## Required action:
Search the records for the string "left" and copy every line where it turns up.

(Limb landmark coordinates)
⟨
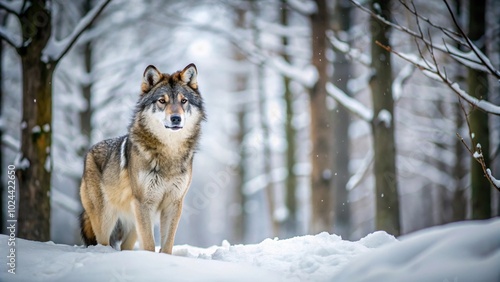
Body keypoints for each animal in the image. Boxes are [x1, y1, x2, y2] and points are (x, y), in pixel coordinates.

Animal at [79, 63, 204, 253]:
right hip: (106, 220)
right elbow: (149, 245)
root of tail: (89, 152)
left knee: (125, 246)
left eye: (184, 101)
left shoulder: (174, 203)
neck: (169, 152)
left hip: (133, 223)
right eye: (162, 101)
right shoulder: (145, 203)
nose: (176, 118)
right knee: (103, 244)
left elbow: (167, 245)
⟩
⟨
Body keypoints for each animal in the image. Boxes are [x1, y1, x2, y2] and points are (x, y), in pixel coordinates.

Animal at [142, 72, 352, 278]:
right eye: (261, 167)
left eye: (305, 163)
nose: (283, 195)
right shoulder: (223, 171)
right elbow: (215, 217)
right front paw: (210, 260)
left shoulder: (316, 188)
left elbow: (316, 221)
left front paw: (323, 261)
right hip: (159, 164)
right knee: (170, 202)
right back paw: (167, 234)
⟩
## Solution to the problem:
left knee: (125, 246)
left eye: (184, 101)
left shoulder: (174, 203)
left hip: (133, 223)
left elbow: (167, 245)
left eye: (305, 163)
left shoulder: (316, 188)
left elbow: (316, 221)
left front paw: (323, 261)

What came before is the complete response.